• _Given instruction_: Repeat each of the following records word for word, leaving out the pictures.

■ ■ ■

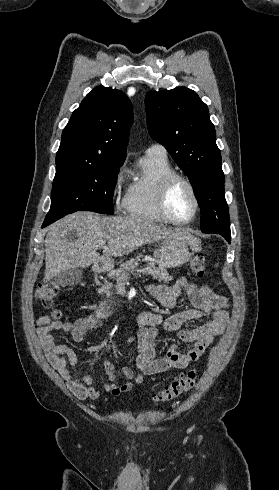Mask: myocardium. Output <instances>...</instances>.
I'll return each mask as SVG.
<instances>
[{
  "instance_id": "1",
  "label": "myocardium",
  "mask_w": 279,
  "mask_h": 490,
  "mask_svg": "<svg viewBox=\"0 0 279 490\" xmlns=\"http://www.w3.org/2000/svg\"><path fill=\"white\" fill-rule=\"evenodd\" d=\"M180 182L185 183L189 187L194 201L193 213L187 220L184 221L175 218L172 214L171 207H170L171 195L174 189L176 188V186ZM159 206L164 217L168 219L170 222L176 225H186L191 223L196 218L200 207L197 188L193 183V181L188 176L177 172H172L166 175L161 184V190L159 195Z\"/></svg>"
}]
</instances>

■ ■ ■

• _Exercise result_:
Mask: myocardium. Output <instances>...</instances>.
I'll return each mask as SVG.
<instances>
[{
  "instance_id": "1",
  "label": "myocardium",
  "mask_w": 279,
  "mask_h": 490,
  "mask_svg": "<svg viewBox=\"0 0 279 490\" xmlns=\"http://www.w3.org/2000/svg\"><path fill=\"white\" fill-rule=\"evenodd\" d=\"M180 182L185 183L189 187L194 201L193 213L187 220L184 221L175 218L172 214L171 207H170L171 195L174 189L176 188V186ZM159 206L164 217L168 219L170 222L176 225H186L191 223L196 218L200 207L197 188L193 183V181L188 176L177 172H172L166 175L161 184V190L159 195Z\"/></svg>"
}]
</instances>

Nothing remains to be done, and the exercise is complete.